How long would this contamination last?

Will cowardace and inexcusable human rights abuses persist due to an insensitive, undisciplined police force? And by a militia bathed in hate from undeserved suffering?

What would be in the blueprint?

So that children, whether farm or in the city, whether Nuer or Dinka, Shilluk or Merle, Latuka or Zande will live without fear.

What would be in the road map? What are the issues that keep South Sudanese from cooperating? What are the issues that refuse goals of Dinka and Nuer? What issues differ? What issues are similar? Security? Freedom from ethnic violence? A fair shake in the economic fabric of a new nation?
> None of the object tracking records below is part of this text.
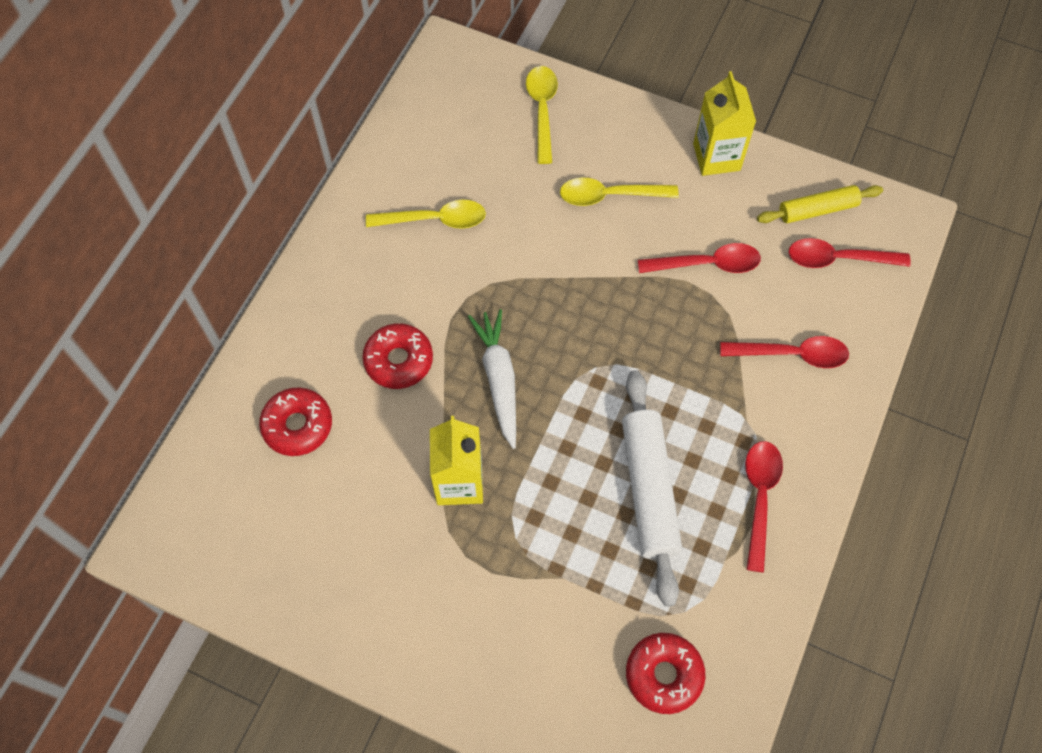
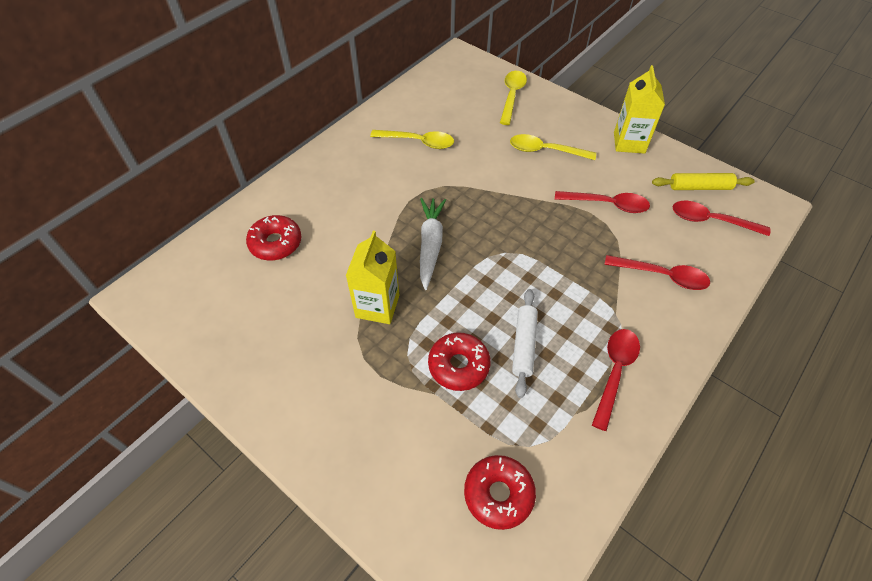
camera: 15 degrees right, 10 degrees down
(398, 360) = (362, 218): red donut -> red donut (458, 365)
(648, 490) = (523, 345): white rolling pin -> white rolling pin, size x0.61

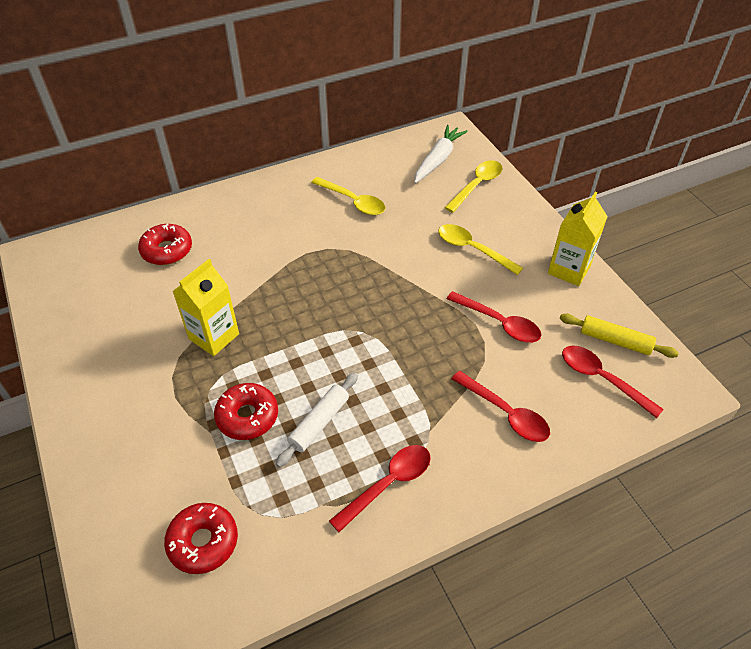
camera: 25 degrees right, 5 degrees down
(430, 245) = (298, 300): white carrot -> white carrot (438, 159)

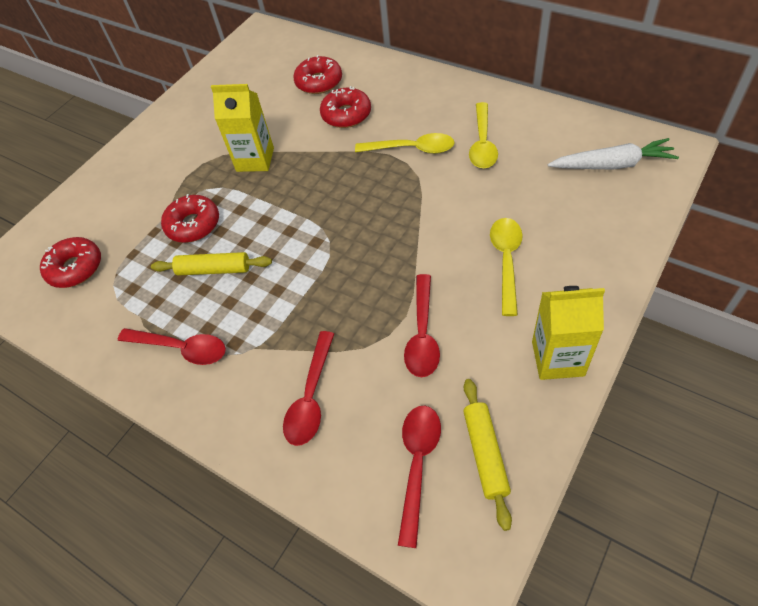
camera: 65 degrees right, 5 degrees up
(231, 254) = (346, 114): none -> red donut
(319, 423) = (214, 269): white rolling pin -> yellow rolling pin
(476, 185) = (607, 214): yellow spoon -> yellow spoon (411, 149)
What are the goals that Dinka and Nuer Share?

Both Nuer and Dinka have been violated.

For now, can you, Nuer and Dinka, develop sufficient courage and muster enough trust to protect what is left of the communities of innocent – the children – and offer South Sudan relief from hate, malice and rule by the gun? Can militia relieve itself of the hate that is in your hearts? Can the South Sudan military place their hate elsewhere and offer civilians the right to life?

The release of arrested ministers.

Is their retention going to perpetuate a lie. Is this going to be the issue that contaminates all hope for all South Sudanese – ten thousand dead, 500,000 refugees in desperation, waiting for relief from peace signatories? [seven have been released as of January 29, 2014 (Sudan Tribune)]

Rebecca Nyandeng Garang, Presidential adviser on Human Rights and Gender and widow of the late SPLM leader, Dr. John Garang, has urged South Sudan President Salva Kiir to release the detained former ministers. (New Vision, January 29, 2014). Her insights are invaluable.

Addendum: If you have a moment, you might want to look at “Youth group aids conflict-stricken people in South Sudan,” RadioTamazuj, January 24, 2014. It offers a moment of reprieve from malicious deaths and suffering.